Abstract

Introduction: Patients with large vessel occlusion stroke (LVO) benefit from thrombolysis before thrombectomy. Previous meta-analysis suggested superiority of tenecteplase over alteplase in achieving good clinical outcome at 3 months. Aim: We aimed to compare clinical outcomes after tenecteplase 0.25 mg/kg versus alteplase in patients with LVO. Methods: An experienced librarian searched PubMed and Scopus databases through July 13, 2022 for randomized controlled trials comparing tenecteplase with alteplase in patients with LVO. We included trials using 0.25 mg/kg tenecteplase dose, reporting blindly assessed pre-specified clinical outcomes at 3-4 months among patients with LVO. Two authors independently reviewed eligibility and extracted the data. We used RevMan 5.4 and random effect models with inverse variance weights to calculate odds ratios (OR) and 95% confidence intervals (CI). This systematic review is registered (CRD42022349414). Results: From 585 retrieved abstracts, 3 trials and 1 pooled secondary analysis involving 704 unique patients met the inclusion criteria. Among patients with LVO, tenecteplase 0.25mg/kg is not superior to alteplase in achieving good clinical outcome (defined as modified Rankin Scale [mRS] 0-2, OR 1.82 (95% CI 0.91-3.65, panel A); nor all-cause mortality, OR 0.75 (95% CI 0.49-1.13, panel B); while tenecteplase increases the odds of excellent outcome (mRS 0-1), OR 1.52 (95% CI 1.11-2.09, panel C), and odds of functional improvement (defined as a shift on the ordinal mRS), OR 1.54 (95% CI 1.07-2.20, panel D).
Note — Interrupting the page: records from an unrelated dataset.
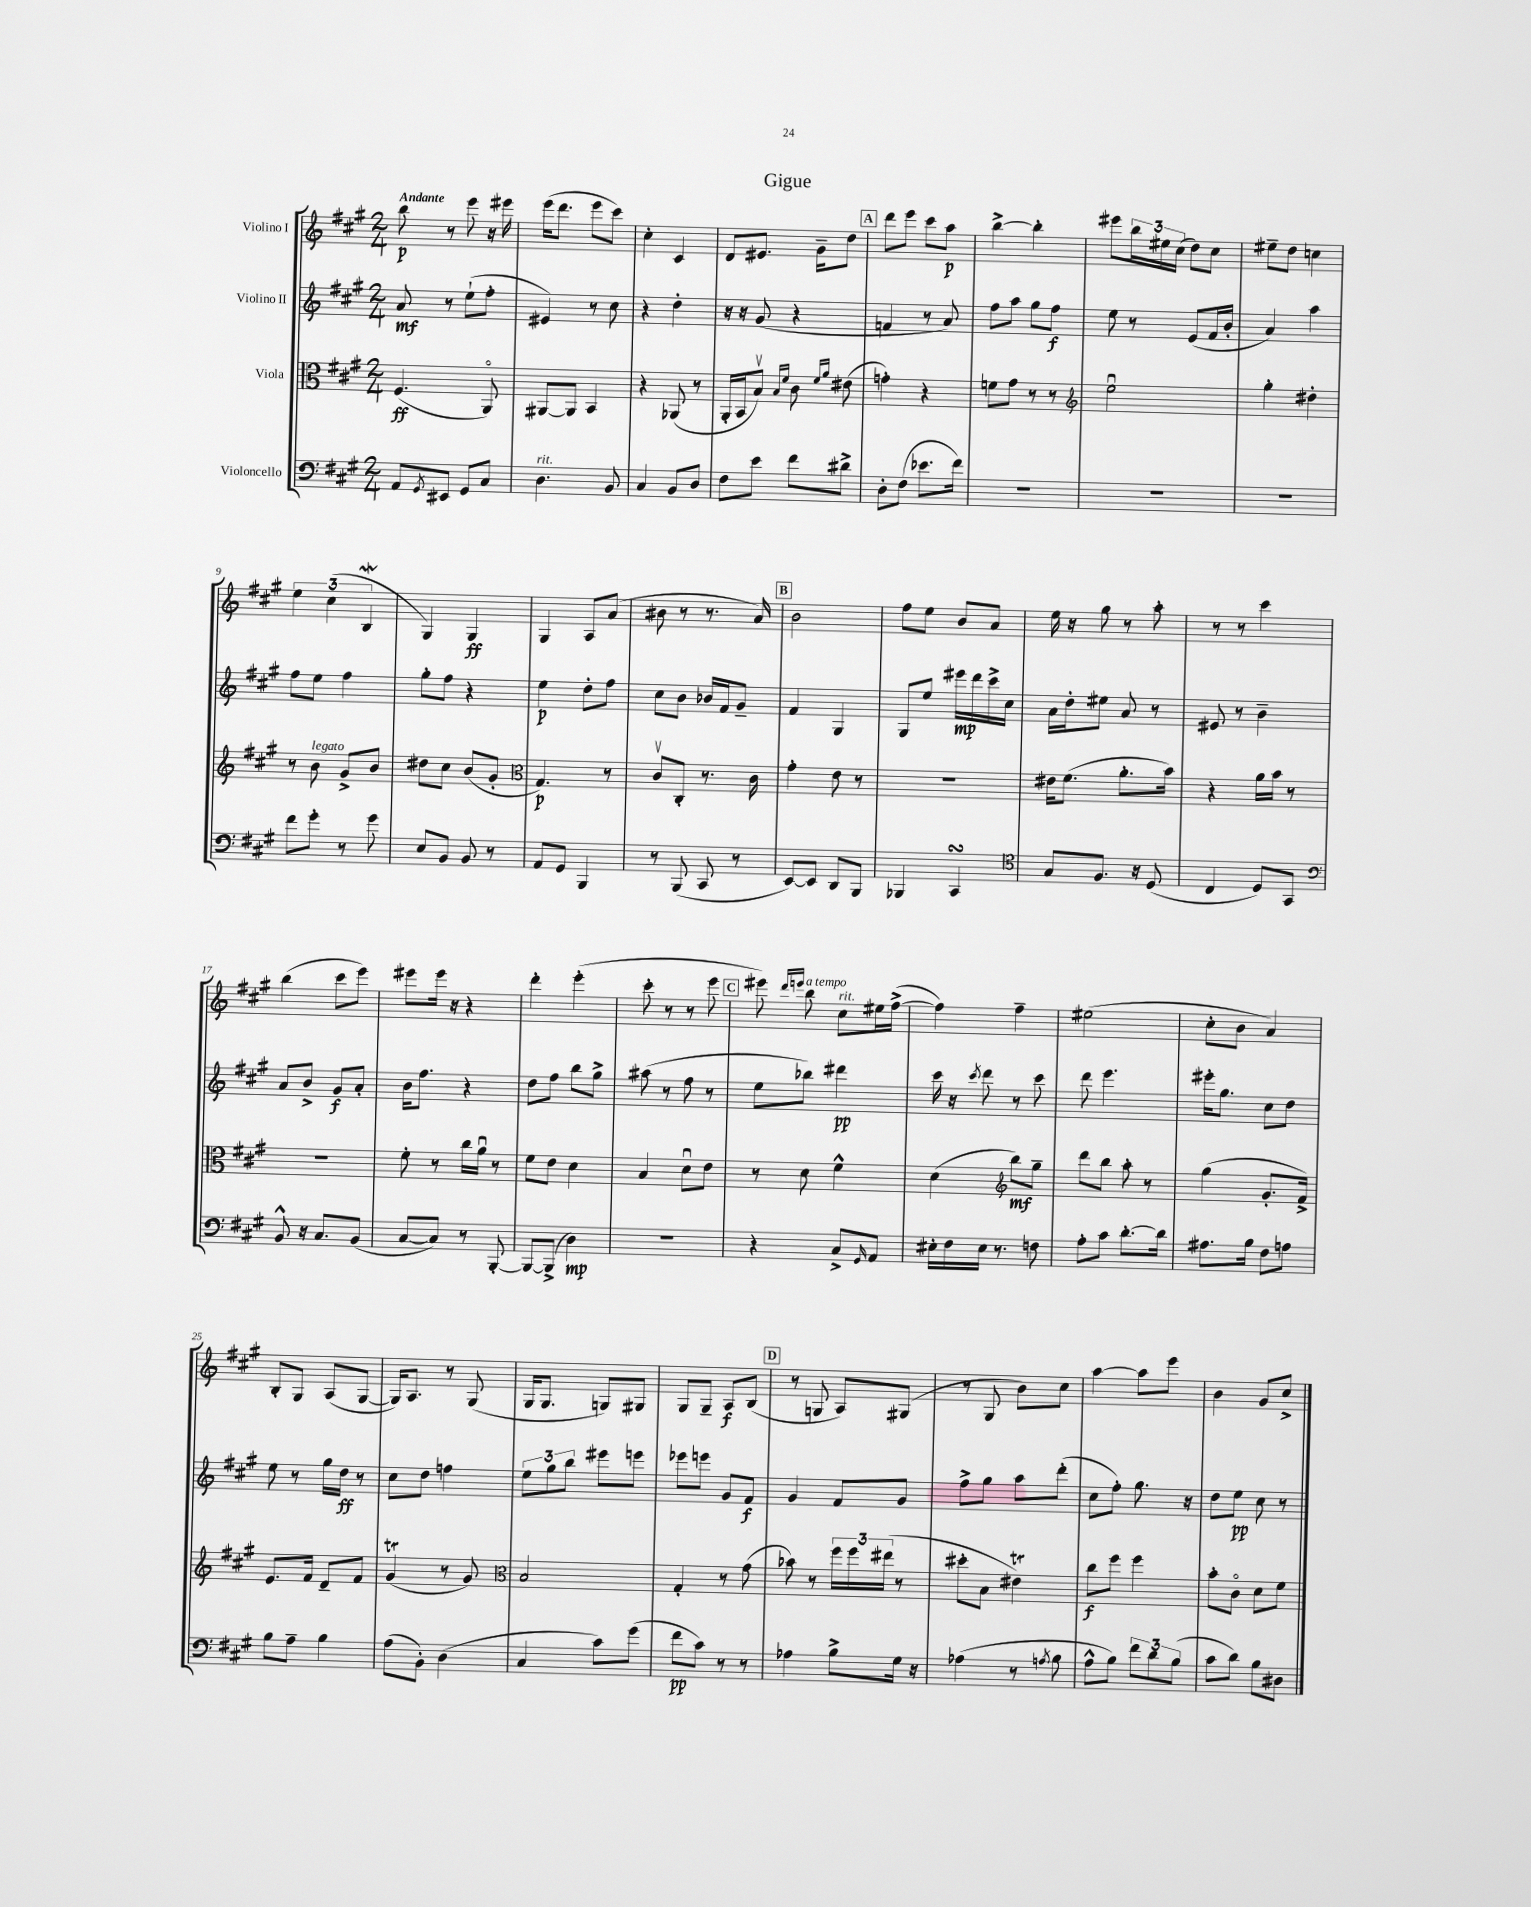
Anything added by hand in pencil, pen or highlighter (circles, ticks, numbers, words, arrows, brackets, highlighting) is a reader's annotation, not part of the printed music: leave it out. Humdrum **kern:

**kern	**dynam	**kern	**dynam	**kern	**dynam	**kern	**dynam
*part4	*part4	*part3	*part3	*part2	*part2	*part1	*part1
*staff4	*staff4	*staff3	*staff3	*staff2	*staff2	*staff1	*staff1
*I"Violoncello	*	*I"Viola	*	*I"Violino II	*	*I"Violino I	*
*clefF4	*	*clefC3	*	*clefG2	*	*clefG2	*
*k[f#c#g#]	*	*k[f#c#g#]	*	*k[f#c#g#]	*	*k[f#c#g#]	*
*M2/4	*	*M2/4	*	*M2/4	*	*M2/4	*
=1	=1	=1	=1	=1	=1	=1	=1
!	!	!	!	!	!	!LO:TX:a:B:t=Andante	!
8AA/L	.	(4.F#/	ff	8a/	mf	8bb\	p
8qGG#/	.	.	.	.	.	.	.
8EE#X/J	.	.	.	8r	.	8r	.
8GG#/L	.	.	.	(8ee`\L	.	8eee\	.
8C#/J	.	8AA/)	.	8ff#'\J	.	16r	.
.	.	.	.	.	.	16eee#X\	.
=2	=2	=2	=2	=2	=2	=2	=2
!LO:TX:a:i:t=rit.	!	!	!	!	!	!	!
4.D\	.	[8AA#X/L	.	4e#X/)	.	(16eee\KL	.
.	.	.	.	.	.	8.ddd\J	.
.	.	8AA#/J]	.	.	.	.	.
.	.	4BB/	.	8r	.	8eee\L	.
8BB/	.	.	.	8cc#\	.	8ccc#\J)	.
=3	=3	=3	=3	=3	=3	=3	=3
4C#/	.	4r	.	4r	.	4cc#'\	.
8BB/L	.	(8AA-X/	.	4dd'\	.	4c#/	.
8D/J	.	8r	.	.	.	.	.
=4	=4	=4	=4	=4	=4	=4	=4
8F#\L	.	16AA'/LL	.	16r	.	8d/L	.
.	.	16BB/J	.	16r	.	.	.
8e\J	.	8Bv/J)	.	(8g#/	.	8.e#X/J	.
.	.	16qqB/LL	.	.	.	.	.
.	.	16qqf#/JJ	.	.	.	.	.
8f#\L	.	8c#\	.	4r	.	.	.
.	.	.	.	.	.	16g#~\KL	.
.	.	16qqf#/LL	.	.	.	.	.
.	.	16qqa/JJ	.	.	.	.	.
8d#X^\J	.	(8e#X\	.	.	.	8dd\J	.
!!LO:REH:place=s1:t=A
=5	=5	=5	=5	=5	=5	=5	=5
8D'\L	.	4gn'\)	.	4fn/	.	8ddd\L	.
(8F#\J	.	.	.	.	.	8eee\J	.
8.e-X\L	.	4r	.	8r	.	8ccc#\L	.
.	.	.	.	8a/)	.	8aa\J	p
16f#\Jk)	.	.	.	.	.	.	.
=6	=6	=6	=6	=6	=6	=6	=6
2r	.	8fn\L	.	8ff#\L	.	[4bb^\	.
.	.	8g#\J	.	8aa\J	.	.	.
.	.	8r	.	8gg#\L	.	4bb'\]	.
.	.	8r	.	8ff#\J	f	.	.
=7	=7	=7	=7	=7	=7	=7	=7
*	*	*clefG2	*	*	*	*	*
2r	.	2eeu\	.	8ee\	.	8eee#X\L	.
.	.	.	.	8r	.	24bb\L	.
.	.	.	.	.	.	24ee#X\	.
.	.	.	.	.	.	(24cc#\JJ	.
.	.	.	.	(8e/L	.	8dd\L)	.
.	.	.	.	16f#/L	.	8cc#\J	.
.	.	.	.	16b'/JJ	.	.	.
=8	=8	=8	=8	=8	=8	=8	=8
2r	.	4gg#'\	.	4a/)	.	8ee#X~\L	.
.	.	.	.	.	.	8dd\J	.
.	.	4dd#X'\	.	4aa\	.	4ccn\	.
!!LO:LB:g=z
=9	=9	=9	=9	=9	=9	=9	=9
8f#\L	.	8r	.	8ff#\L	.	6ee\	.
!	!	!LO:TX:a:i:t=legato	!	!	!	!	!
8g#'\J	.	8b\	.	8ee\J	.	.	.
.	.	.	.	.	.	(6cc#\	.
8r	.	8g#^/L	.	4ff#\	.	.	.
.	.	.	.	.	.	6BW/	.
8g#\	.	8b/J	.	.	.	.	.
=10	=10	=10	=10	=10	=10	=10	=10
8E/L	.	8dd#X\L	.	8gg#'\L	.	4G#/)	.
8BB/J	.	8cc#\J	.	8ff#\J	.	.	.
8BB/	.	(8b/L	.	4r	.	4G#/	ff
8r	.	8g#'/J	.	.	.	.	.
=11	=11	=11	=11	=11	=11	=11	=11
*	*	*clefC3	*	*	*	*	*
8AA/L	.	4.G#/)	p	4ee\	p	4G#/	.
8GG#/J	.	.	.	.	.	.	.
4BBB/	.	.	.	8dd'\L	.	8A/L	.
.	.	8r	.	8ff#\J	.	(8a/J	.
=12	=12	=12	=12	=12	=12	=12	=12
8r	.	8c#v/L	.	8cc#\L	.	8b#X\	.
(8BBB/	.	8C#'/J	.	8b\J	.	8r	.
8CC#/	.	8.r	.	16b-X/LL	.	8.r	.
.	.	.	.	16f#/J	.	.	.
8r	.	.	.	8g#~/J	.	.	.
.	.	16c#\	.	.	.	16a/)	.
!!LO:REH:place=s1:t=B
=13	=13	=13	=13	=13	=13	=13	=13
[8EE/L)	.	4g#'\	.	4f#/	.	2b\	.
8EE/J]	.	.	.	.	.	.	.
8DD/L	.	8e\	.	4G#/	.	.	.
8BBB/J	.	8r	.	.	.	.	.
=14	=14	=14	=14	=14	=14	=14	=14
4BBB-X/	.	2r	.	8G#/L	.	8ff#\L	.
.	.	.	.	8ee/J	.	8ee\J	.
4CC#sSsS/	.	.	.	16eee#X\LL	mp	8b/L	.
.	.	.	.	16ddd\	.	.	.
.	.	.	.	16ccc#^\	.	8a/J	.
.	.	.	.	16cc#\JJ	.	.	.
=15	=15	=15	=15	=15	=15	=15	=15
*clefC4	*	*	*	*	*	*	*
8G#/L	.	16e#X\KL	.	16a\LL	.	16ee\	.
.	.	(8.f#\J	.	16dd'\J	.	16r	.
8.F#/J	.	.	.	8ee#X\J	.	8gg#\	.
.	.	8.a'\L	.	8a/	.	8r	.
16r	.	.	.	.	.	.	.
(8D/	.	.	.	8r	.	8aa'\	.
.	.	16b\Jk)	.	.	.	.	.
=16	=16	=16	=16	=16	=16	=16	=16
4C#/	.	4r	.	8e#X/	.	8r	.
.	.	.	.	8r	.	8r	.
8D/L)	.	16a\LL	.	4b~\	.	4ccc#\	.
.	.	16b\JJ	.	.	.	.	.
8GG#/J	.	8r	.	.	.	.	.
!!LO:LB:g=z
=17	=17	=17	=17	=17	=17	=17	=17
*clefF4	*	*	*	*	*	*	*
8BB^^/	.	2r	.	8a/L	.	(4bb\	.
16r	.	.	.	8b^/J	.	.	.
8.C#/L	.	.	.	.	.	.	.
.	.	.	.	8g#/L	f	8ccc#\L	.
(8BB/J	.	.	.	8a'/J	.	8eee\J)	.
=18	=18	=18	=18	=18	=18	=18	=18
[8C#/L	.	8f#'\	.	16b\KL	.	8eee#X\L	.
.	.	.	.	8.ff#\J	.	.	.
8C#/J])	.	8r	.	.	.	16eee#\Jk	.
.	.	.	.	.	.	16r	.
8r	.	16cc#\LL	.	4r	.	4r	.
.	.	16au\JJ	.	.	.	.	.
[8BBB'/	.	8r	.	.	.	.	.
=19	=19	=19	=19	=19	=19	=19	=19
8BBB/L_	.	8f#\L	.	8dd\L	.	4ddd'\	.
(8BBB^/J]	.	8e\J	.	8ff#\J	.	.	.
4D\)	mp	4d\	.	8bb\L	.	(4eee'\	.
.	.	.	.	8gg#^\J	.	.	.
=20	=20	=20	=20	=20	=20	=20	=20
2r	.	4B/	.	(8aa#X\	.	8ccc#'\	.
.	.	.	.	8r	.	8r	.
.	.	8du\L	.	8ff#\	.	8r	.
.	.	8e\J	.	8r	.	8eee\	.
!!LO:REH:place=s1:t=C
=21	=21	=21	=21	=21	=21	=21	=21
4r	.	8r	.	8ee\L	.	8eee#X\)	.
.	.	.	.	.	.	16qqddd/LL	.
.	.	.	.	.	.	16qqeeen/JJ	.
!	!	!	!	!	!	!LO:TX:a:i:t=a tempo	!
.	.	8d\	.	8bb-X\J)	.	8bb\	.
!	!	!	!	!	!	!LO:TX:a:i:t=rit.	!
8C#^/L	.	4f#^^\	.	4ddd#X\	pp	8cc#\L	.
16qqGG#/	.	.	.	.	.	.	.
8AA/J	.	.	.	.	.	16ee#X\L	.
.	.	.	.	.	.	([16ff#^\JJ	.
=22	=22	=22	=22	=22	=22	=22	=22
16E#X'\LL	.	(4d\	.	16ccc#\	.	4ff#\])	.
16F#\	.	.	.	16r	.	.	.
.	.	.	.	8qccc#/	.	.	.
16E#\JJ	.	.	.	8ddd\	.	.	.
8.r	.	.	.	.	.	.	.
*	*	*clefG2	*	*	*	*	*
.	.	8bb\L)	mf	8r	.	4ff#~\	.
8Fn\	.	8gg#~\J	.	8ccc#\	.	.	.
=23	=23	=23	=23	=23	=23	=23	=23
8A'\L	.	8ddd\L	.	8ddd\	.	(2ee#X\	.
8c#\J	.	8bb\J	.	4.eee\	.	.	.
[8.d'\L	.	8aa'\	.	.	.	.	.
.	.	8r	.	.	.	.	.
16d\Jk]	.	.	.	.	.	.	.
=24	=24	=24	=24	=24	=24	=24	=24
8.A#X\L	.	(4gg#\	.	16eee#X'\KL	.	8cc#'\L	.
.	.	.	.	8.gg#\J	.	.	.
.	.	.	.	.	.	8b\J	.
16B\Jk	.	.	.	.	.	.	.
8F#\L	.	8.g#'/L	.	8cc#\L	.	4a/)	.
8An\J	.	.	.	8dd\J	.	.	.
.	.	16f#^/Jk)	.	.	.	.	.
!!LO:LB:g=z
=25	=25	=25	=25	=25	=25	=25	=25
8B\L	.	8.e/L	.	8ee\	.	8B'/L	.
8A~\J	.	.	.	8r	.	8G#/J	.
.	.	16f#/Jk	.	.	.	.	.
4B\	.	8d~/L	.	16gg#\LL	.	(8A/L	.
.	.	.	.	16dd\JJ	ff	.	.
.	.	8f#/J	.	8r	.	[8G#/J	.
=26	=26	=26	=26	=26	=26	=26	=26
(8A\L	.	(4g#t/	.	8cc#\L	.	16G#/KL])	.
.	.	.	.	.	.	8.A/J	.
8BB'\J)	.	.	.	8dd\J	.	.	.
(4D\	.	8r	.	4ffn\	.	8r	.
.	.	8g#/)	.	.	.	(8G#/	.
=27	=27	=27	=27	=27	=27	=27	=27
*	*	*clefC3	*	*	*	*	*
4C#/	.	2B/	.	12ee\L	.	16G#/KL	.
.	.	.	.	.	.	8.G#/J	.
.	.	.	.	12gg#\	.	.	.
.	.	.	.	12bb\J	.	.	.
8c#\L)	.	.	.	8eee#X\L	.	8Gn/L)	.
(8g#\J	.	.	.	8eeen\J	.	8G#X/J	.
=28	=28	=28	=28	=28	=28	=28	=28
8f#\L	pp	4G#'/	.	8eee-X\L	.	8G#/L	.
8c#\J)	.	.	.	8eeen\J	.	8G#~/J	.
8r	.	8r	.	8g#/L	.	8A/L	f
8r	.	(8g#\	.	8f#/J	f	(8B/J	.
!!LO:REH:place=s1:t=D
=29	=29	=29	=29	=29	=29	=29	=29
4A-X\	.	8b-X\)	.	4g#/	.	8r	.
.	.	8r	.	.	.	8Gn/	.
8B^\L	.	24ff#\LL	.	8f#/L	.	8A/L)	.
.	.	24ff#\	.	.	.	.	.
.	.	(24ee#X\JJ	.	.	.	.	.
16G#\Jk	.	8r	.	8g#/J	.	(8G#X/J	.
16r	.	.	.	.	.	.	.
=30	=30	=30	=30	=30	=30	=30	=30
(4A-X\	.	8dd#X'\L	.	8ff#^\L	.	8r	.
.	.	8B\J	.	8gg#\J	.	8G#/	.
8r	.	4e#Xt\)	.	8aa\L	.	8b\L)	.
8qAn/	.	.	.	.	.	.	.
8B\	.	.	.	(8ddd'\J	.	8cc#\J	.
=31	=31	=31	=31	=31	=31	=31	=31
8A^^\L	.	8cc#\L	f	8cc#\L	.	[4aa\	.
8B\J)	.	8ff#\J	.	8ff#'\J)	.	.	.
12f#\L	.	4ff#\	.	8.gg#\	.	8aa\L]	.
12d\	.	.	.	.	.	.	.
.	.	.	.	.	.	8eee\J	.
(12B\J	.	.	.	.	.	.	.
.	.	.	.	16r	.	.	.
=32	=32	=32	=32	=32	=32	=32	=32
8c#\L	.	8b'\L	.	8dd\L	.	4b\	.
8d\J)	.	8c#\J	.	8ee\J	pp	.	.
8B\L	.	8d\L	.	8cc#\	.	8g#/L	.
8D#X\J	.	8f#\J	.	8r	.	8cc#^/J	.
==	==	==	==	==	==	==	==
*-	*-	*-	*-	*-	*-	*-	*-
High heterogeneity was present (I2 =70%) for the good clinical outcome. Conclusion: Tenecteplase is not superior over alteplase in achieving good clinical outcome. Tenecteplase, as compared to alteplase, increases the odds of functional improvement and excellent outcome. These findings support bridging tenecteplase in patients with LVO.